* _Entries shown_:
________________________________________

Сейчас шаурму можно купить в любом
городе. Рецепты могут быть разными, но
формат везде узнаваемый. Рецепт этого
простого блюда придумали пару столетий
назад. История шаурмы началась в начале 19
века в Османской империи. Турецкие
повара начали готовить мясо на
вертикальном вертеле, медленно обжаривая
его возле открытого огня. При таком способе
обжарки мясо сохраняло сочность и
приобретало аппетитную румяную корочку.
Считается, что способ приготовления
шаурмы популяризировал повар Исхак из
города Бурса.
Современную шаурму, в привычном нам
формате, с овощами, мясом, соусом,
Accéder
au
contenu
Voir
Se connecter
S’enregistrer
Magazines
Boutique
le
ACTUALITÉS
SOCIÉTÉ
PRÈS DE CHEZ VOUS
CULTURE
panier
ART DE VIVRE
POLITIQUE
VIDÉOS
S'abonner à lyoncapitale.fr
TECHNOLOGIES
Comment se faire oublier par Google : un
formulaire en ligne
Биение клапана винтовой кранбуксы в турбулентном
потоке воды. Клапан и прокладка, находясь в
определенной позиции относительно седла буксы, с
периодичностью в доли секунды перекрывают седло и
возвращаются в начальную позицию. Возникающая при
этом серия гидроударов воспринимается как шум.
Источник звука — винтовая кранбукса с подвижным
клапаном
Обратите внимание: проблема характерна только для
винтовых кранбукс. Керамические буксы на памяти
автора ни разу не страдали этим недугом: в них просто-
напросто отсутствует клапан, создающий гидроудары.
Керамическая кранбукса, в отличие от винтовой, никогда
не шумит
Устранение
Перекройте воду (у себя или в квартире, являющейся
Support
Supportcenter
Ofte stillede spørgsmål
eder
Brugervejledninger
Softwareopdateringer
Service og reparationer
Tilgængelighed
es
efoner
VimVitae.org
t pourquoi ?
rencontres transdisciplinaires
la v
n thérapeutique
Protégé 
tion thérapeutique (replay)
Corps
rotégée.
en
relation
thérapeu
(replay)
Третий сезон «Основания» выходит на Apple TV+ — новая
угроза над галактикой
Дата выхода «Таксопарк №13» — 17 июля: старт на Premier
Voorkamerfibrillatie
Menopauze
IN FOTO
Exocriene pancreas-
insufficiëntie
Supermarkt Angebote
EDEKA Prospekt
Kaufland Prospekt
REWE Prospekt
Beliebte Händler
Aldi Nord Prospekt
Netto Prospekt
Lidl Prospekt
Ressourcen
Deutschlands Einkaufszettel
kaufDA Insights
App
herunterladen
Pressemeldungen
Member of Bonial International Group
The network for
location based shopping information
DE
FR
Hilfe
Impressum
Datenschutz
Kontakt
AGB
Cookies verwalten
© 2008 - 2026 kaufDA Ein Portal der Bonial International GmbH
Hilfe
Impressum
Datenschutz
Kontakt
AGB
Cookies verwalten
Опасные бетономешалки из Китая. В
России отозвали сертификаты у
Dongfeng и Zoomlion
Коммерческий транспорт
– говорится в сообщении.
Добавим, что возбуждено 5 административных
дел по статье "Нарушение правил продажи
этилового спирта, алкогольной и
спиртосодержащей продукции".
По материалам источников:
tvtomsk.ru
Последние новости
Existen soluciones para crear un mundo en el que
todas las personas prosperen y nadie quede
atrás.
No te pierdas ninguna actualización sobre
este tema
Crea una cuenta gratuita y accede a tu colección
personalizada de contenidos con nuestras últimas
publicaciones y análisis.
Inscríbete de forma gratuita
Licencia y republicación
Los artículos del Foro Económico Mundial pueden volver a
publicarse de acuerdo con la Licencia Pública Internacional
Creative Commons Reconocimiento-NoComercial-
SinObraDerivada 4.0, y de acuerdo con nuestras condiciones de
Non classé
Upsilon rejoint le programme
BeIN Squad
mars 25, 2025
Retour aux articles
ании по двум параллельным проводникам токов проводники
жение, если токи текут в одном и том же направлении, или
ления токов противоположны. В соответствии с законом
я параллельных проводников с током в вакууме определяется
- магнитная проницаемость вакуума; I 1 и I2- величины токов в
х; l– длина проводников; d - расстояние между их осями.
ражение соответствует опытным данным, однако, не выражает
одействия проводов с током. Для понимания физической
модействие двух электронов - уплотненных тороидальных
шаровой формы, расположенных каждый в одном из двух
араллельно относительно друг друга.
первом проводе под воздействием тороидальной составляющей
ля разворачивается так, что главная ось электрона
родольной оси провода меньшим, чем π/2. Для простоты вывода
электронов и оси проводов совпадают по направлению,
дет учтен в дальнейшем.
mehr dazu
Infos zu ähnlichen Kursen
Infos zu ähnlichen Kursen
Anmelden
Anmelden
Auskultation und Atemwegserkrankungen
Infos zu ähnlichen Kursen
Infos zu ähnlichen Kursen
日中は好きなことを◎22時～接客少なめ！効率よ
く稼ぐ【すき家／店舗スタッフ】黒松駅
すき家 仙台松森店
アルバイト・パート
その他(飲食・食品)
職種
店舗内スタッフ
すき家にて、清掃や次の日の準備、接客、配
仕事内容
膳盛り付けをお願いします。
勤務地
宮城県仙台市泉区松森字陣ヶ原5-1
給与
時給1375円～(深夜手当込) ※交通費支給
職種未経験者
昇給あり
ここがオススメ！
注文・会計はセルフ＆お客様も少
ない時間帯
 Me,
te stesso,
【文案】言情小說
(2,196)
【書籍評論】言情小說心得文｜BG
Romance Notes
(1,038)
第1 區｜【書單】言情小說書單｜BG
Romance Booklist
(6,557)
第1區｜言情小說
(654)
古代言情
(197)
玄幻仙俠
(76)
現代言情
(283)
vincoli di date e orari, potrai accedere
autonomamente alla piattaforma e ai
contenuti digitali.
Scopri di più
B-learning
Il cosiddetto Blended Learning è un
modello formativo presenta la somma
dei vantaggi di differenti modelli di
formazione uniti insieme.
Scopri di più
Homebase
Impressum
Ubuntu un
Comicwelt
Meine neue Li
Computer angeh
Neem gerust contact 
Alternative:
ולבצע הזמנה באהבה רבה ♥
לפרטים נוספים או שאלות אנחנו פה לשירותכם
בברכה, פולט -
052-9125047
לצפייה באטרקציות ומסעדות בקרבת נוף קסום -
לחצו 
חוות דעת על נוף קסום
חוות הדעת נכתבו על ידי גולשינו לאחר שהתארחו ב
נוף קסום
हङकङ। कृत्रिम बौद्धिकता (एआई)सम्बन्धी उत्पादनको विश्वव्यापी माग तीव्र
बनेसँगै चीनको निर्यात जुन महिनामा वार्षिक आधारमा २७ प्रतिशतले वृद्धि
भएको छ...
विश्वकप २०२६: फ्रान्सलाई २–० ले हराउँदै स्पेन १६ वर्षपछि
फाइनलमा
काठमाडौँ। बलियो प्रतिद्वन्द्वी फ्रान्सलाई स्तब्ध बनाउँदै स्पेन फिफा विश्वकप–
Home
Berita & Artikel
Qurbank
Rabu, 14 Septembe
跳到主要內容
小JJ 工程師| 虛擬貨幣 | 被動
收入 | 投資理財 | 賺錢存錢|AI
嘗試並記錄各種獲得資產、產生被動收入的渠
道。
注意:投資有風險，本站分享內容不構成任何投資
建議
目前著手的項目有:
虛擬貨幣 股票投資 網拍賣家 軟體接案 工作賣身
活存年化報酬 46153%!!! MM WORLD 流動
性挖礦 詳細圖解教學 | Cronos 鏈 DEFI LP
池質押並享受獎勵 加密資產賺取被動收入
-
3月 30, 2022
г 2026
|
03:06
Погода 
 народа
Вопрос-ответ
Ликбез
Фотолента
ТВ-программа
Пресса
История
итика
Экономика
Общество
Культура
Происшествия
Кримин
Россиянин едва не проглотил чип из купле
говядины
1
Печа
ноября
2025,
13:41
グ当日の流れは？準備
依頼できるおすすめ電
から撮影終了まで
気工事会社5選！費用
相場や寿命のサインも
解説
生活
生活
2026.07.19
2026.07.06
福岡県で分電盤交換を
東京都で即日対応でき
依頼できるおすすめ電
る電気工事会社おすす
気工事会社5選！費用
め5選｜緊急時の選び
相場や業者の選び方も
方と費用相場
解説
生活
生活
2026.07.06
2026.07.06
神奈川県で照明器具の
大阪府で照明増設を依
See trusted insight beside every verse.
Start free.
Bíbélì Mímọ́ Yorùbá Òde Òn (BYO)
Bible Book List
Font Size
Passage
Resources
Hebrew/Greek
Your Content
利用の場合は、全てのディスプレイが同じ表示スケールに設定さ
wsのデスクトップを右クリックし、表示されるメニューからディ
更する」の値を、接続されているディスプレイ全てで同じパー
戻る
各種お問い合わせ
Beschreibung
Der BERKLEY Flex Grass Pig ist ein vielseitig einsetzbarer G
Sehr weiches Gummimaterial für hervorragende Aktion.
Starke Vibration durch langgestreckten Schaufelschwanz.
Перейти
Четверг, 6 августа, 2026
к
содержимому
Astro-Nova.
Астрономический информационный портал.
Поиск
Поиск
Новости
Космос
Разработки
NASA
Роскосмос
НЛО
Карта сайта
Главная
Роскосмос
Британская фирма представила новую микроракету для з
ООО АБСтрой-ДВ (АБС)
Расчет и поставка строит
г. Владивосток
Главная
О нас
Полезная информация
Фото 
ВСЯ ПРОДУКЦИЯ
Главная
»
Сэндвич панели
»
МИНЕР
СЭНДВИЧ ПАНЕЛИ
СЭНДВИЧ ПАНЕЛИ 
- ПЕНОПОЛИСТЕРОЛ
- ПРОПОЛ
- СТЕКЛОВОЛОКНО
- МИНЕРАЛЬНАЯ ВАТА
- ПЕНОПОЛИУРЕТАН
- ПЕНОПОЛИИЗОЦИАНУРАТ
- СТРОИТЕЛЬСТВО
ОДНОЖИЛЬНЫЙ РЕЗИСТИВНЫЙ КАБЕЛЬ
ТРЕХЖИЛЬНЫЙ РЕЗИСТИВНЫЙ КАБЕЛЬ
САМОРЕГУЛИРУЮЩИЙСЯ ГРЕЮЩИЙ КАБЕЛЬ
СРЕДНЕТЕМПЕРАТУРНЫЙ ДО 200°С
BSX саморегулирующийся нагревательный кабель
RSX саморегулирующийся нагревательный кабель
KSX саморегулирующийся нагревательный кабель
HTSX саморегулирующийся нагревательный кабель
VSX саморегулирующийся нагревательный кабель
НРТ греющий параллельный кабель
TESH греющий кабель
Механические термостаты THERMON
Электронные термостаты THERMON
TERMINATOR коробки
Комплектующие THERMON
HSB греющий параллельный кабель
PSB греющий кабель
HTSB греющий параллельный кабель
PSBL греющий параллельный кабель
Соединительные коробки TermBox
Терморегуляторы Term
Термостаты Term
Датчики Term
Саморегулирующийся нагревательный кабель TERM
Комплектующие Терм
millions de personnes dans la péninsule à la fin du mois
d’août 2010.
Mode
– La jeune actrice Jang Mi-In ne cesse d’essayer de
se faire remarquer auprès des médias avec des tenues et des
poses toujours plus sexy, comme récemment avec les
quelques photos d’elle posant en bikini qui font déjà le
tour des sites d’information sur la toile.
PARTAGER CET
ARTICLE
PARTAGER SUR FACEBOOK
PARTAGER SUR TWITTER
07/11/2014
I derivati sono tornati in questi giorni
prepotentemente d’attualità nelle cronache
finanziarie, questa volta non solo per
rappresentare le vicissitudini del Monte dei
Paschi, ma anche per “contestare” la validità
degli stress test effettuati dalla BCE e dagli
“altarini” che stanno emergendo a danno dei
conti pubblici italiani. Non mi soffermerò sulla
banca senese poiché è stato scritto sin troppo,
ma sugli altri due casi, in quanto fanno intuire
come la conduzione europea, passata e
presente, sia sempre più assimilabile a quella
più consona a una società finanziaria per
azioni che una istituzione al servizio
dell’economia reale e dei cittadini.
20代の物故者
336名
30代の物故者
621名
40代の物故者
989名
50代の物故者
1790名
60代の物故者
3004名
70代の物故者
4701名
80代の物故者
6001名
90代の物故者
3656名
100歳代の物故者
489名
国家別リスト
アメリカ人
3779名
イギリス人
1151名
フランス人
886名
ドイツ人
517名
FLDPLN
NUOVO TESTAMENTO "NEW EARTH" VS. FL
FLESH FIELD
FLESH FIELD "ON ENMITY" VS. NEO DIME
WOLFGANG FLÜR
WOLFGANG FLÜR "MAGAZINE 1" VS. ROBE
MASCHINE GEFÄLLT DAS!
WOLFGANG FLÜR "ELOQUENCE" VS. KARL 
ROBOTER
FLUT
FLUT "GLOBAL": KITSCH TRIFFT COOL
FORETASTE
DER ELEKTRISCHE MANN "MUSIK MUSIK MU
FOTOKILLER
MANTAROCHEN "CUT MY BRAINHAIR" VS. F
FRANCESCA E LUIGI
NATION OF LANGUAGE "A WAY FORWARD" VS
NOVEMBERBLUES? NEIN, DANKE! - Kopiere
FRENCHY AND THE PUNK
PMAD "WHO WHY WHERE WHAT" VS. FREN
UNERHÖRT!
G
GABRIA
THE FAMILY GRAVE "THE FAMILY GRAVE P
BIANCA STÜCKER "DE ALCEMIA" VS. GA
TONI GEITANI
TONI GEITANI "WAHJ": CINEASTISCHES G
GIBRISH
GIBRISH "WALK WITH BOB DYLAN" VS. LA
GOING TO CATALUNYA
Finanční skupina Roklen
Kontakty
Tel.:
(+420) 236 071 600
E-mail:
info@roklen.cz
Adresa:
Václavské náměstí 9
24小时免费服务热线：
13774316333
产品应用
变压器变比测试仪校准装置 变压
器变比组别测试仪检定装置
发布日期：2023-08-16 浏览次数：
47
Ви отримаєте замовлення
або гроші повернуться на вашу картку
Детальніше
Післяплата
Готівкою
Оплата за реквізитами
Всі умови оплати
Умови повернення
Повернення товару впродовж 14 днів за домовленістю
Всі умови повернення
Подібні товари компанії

________________________________________

* _Aim of the task_:
Put the lines of the data above into a JSON list of strings, one string per line and no blank lines. Start at the first line of the data and go up to and including the line containing "винтовых кранбукс. Керамические".

* _Your response_:
[
  "Сейчас шаурму можно купить в любом",
  "городе. Рецепты могут быть разными, но",
  "формат везде узнаваемый. Рецепт этого",
  "простого блюда придумали пару столетий",
  "назад. История шаурмы началась в начале 19",
  "века в Османской империи. Турецкие",
  "повара начали готовить мясо на",
  "вертикальном вертеле, медленно обжаривая",
  "его возле открытого огня. При таком способе",
  "обжарки мясо сохраняло сочность и",
  "приобретало аппетитную румяную корочку.",
  "Считается, что способ приготовления",
  "шаурмы популяризировал повар Исхак из",
  "города Бурса.",
  "Современную шаурму, в привычном нам",
  "формате, с овощами, мясом, соусом,",
  "Accéder",
  "au",
  "contenu",
  "Voir",
  "Se connecter",
  "S’enregistrer",
  "Magazines",
  "Boutique",
  "le",
  "ACTUALITÉS",
  "SOCIÉTÉ",
  "PRÈS DE CHEZ VOUS",
  "CULTURE",
  "panier",
  "ART DE VIVRE",
  "POLITIQUE",
  "VIDÉOS",
  "S'abonner à lyoncapitale.fr",
  "TECHNOLOGIES",
  "Comment se faire oublier par Google : un",
  "formulaire en ligne",
  "Биение клапана винтовой кранбуксы в турбулентном",
  "потоке воды. Клапан и прокладка, находясь в",
  "определенной позиции относительно седла буксы, с",
  "периодичностью в доли секунды перекрывают седло и",
  "возвращаются в начальную позицию. Возникающая при",
  "этом серия гидроударов воспринимается как шум.",
  "Источник звука — винтовая кранбукса с подвижным",
  "клапаном",
  "Обратите внимание: проблема характерна только для",
  "винтовых кранбукс. Керамические буксы на памяти"
]